▸ **TASK LIST**:
**A.** Duplicate the stretch of the btrfs qgroup discussion from "On 2020/7/2 下午9:56, Josef" through "space of the changeset.".
**B.** Pick up the btrfs qgroup discussion after its final sentence and keep it going.

▸ **SELECTED EXTRACT**:
On 2020/7/2 下午9:56, Josef Bacik wrote:
> On 7/2/20 9:50 AM, Qu Wenruo wrote:
>>
>>
>> On 2020/7/2 下午9:40, Josef Bacik wrote:
>>> On 7/1/20 8:14 PM, Qu Wenruo wrote:
>>>> [PROBLEM]
>>>> Before this patch, when btrfs_qgroup_reserve_data() fails, we free all
>>>> reserved space of the changeset.
>>>>
>>>> This means the following call is not possible:
>>>> ret = btrfs_qgroup_reserve_data();
>>>> if (ret == -EDQUOT) {
>>>> /* Do something to free some qgroup space */
>>>> ret = btrfs_qgroup_reserve_data();
>>>> }
>>>>
>>>> As if the first btrfs_qgroup_reserve_data() fails, it will free all
>>>> reserved qgroup space, so the next btrfs_qgroup_reserve_data() will
>>>> always success, and can go beyond qgroup limit.
>>>>
>>>> [CAUSE]
>>>> This is mostly due to the fact that we don't have a good way to revert
>>>> changeset modification accurately.
>>>>
>>>> Currently the changeset infrastructure is implemented using ulist,
>>>> which
>>>> can only store two u64 values, used as start and length for each
>>>> changed
>>>> extent range.
>>>>
>>>> So we can't record which changed extent is modified in last
>>>> modification, thus unable to revert to previous status.
>>>>
>>>> [FIX]
>>>> This patch will re-implement using pure rbtree, adding a new member,
>>>> changed_extent::seq, so we can remove changed extents which is
>>>> modified in previous modification.
>>>>
>>>> This allows us to implement qgroup_revert(), which allow btrfs to
>>>> revert
>>>> its modification to the io_tree.
>>>>
>>>
>>> I'm having a hard time groking what's going on here. These changesets
>>> are limited to a [start, end] range correct?
>>
>> Yes, but we may be only responsible for part of the changeset.
>>
>> One example is we want to falloc range [0, 16K)
>> And [0, 4K), [8K, 12K) has already one existing file extent.
>>
>> Then we succeeded in allocating space for [4K, 8K), but failed to
>> allocating space for [8K, 12K).
Sorry, this should be [12K, 16K).

▸ **DATA RECORDS**:
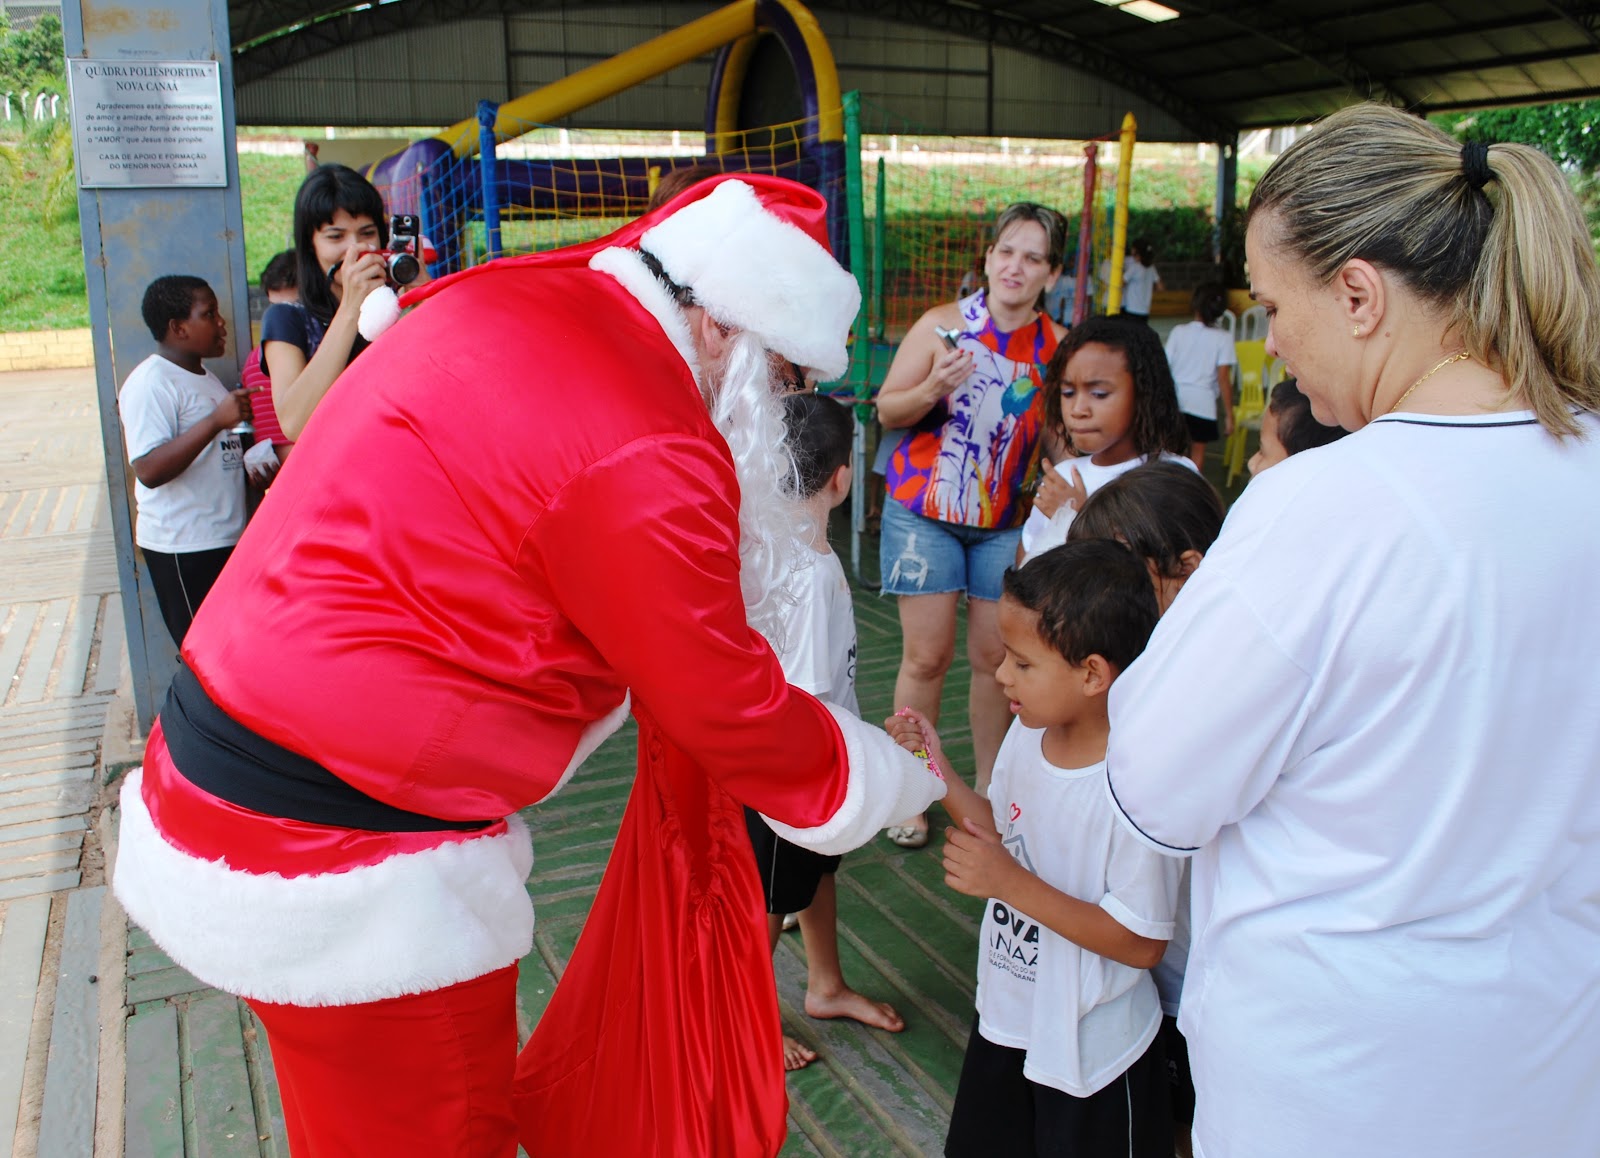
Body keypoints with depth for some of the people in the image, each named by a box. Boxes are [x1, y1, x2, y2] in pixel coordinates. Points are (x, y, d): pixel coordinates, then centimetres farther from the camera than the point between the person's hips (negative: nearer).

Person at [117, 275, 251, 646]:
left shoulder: (204, 376, 16)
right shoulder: (151, 383, -14)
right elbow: (149, 470, -25)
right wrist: (216, 421, -29)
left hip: (223, 538, 9)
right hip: (183, 547, -9)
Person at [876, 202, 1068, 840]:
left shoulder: (1056, 346, 0)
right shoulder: (942, 325, -7)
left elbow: (1060, 438, 8)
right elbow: (887, 411, -5)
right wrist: (932, 389, -24)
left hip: (1007, 520, 2)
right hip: (925, 511, -2)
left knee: (996, 656, 6)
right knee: (927, 656, -1)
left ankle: (988, 787, 24)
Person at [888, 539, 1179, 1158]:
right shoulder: (1027, 733, -9)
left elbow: (1141, 943, -25)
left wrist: (1013, 885, -29)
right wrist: (938, 769, -6)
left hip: (1092, 1054, -7)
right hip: (1006, 1017, 7)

▸ **ANSWER LIST**:
**A.**
On 2020/7/2 下午9:56, Josef Bacik wrote:
> On 7/2/20 9:50 AM, Qu Wenruo wrote:
>>
>>
>> On 2020/7/2 下午9:40, Josef Bacik wrote:
>>> On 7/1/20 8:14 PM, Qu Wenruo wrote:
>>>> [PROBLEM]
>>>> Before this patch, when btrfs_qgroup_reserve_data() fails, we free all
>>>> reserved space of the changeset.

**B.**
>>
>> In that case, if we just return EDQUOT and clear the range for [4K, 8k)
>> and [8K, 12K), everything is completely fine.
>>
>> But if we want to retry, then we should only clear the range for [8K,
>> 12K), but not to clear [4K, 8K).
>>
>> That's what we need for the next patch, just revert what we did in
>> previous set_extent_bit(), but not touching previously set bits.
>>
>
> Ok so how do we get to this case then? The changeset already has the
> range we're responsible for correct?
> Why do we need the sequence
> number? Like we should have a changeset for [4k, 8k) and one for [8k,
> 12k) right? Or are we handed back the whole thing? If we fail _just_
> for the [8k, 12k) part, do we know that? Or do we just know our whole
> [0k, 16k) thing failed, and so we need all this convoluted tracking to
> be able to retry for the range that we fucked up, and this is what you
> are facilitating? Thanks,
Oh, I got your point.
Right, when the failure happens, the range passed in is not [0, 16K),
but the last failed one.
We can just check the range, free any existing entry in the failure
range, and call it a day...
And I made the case over complicated them.
Thanks for the advice, I'll try to use the existing ulist mechanism to
do the same thing.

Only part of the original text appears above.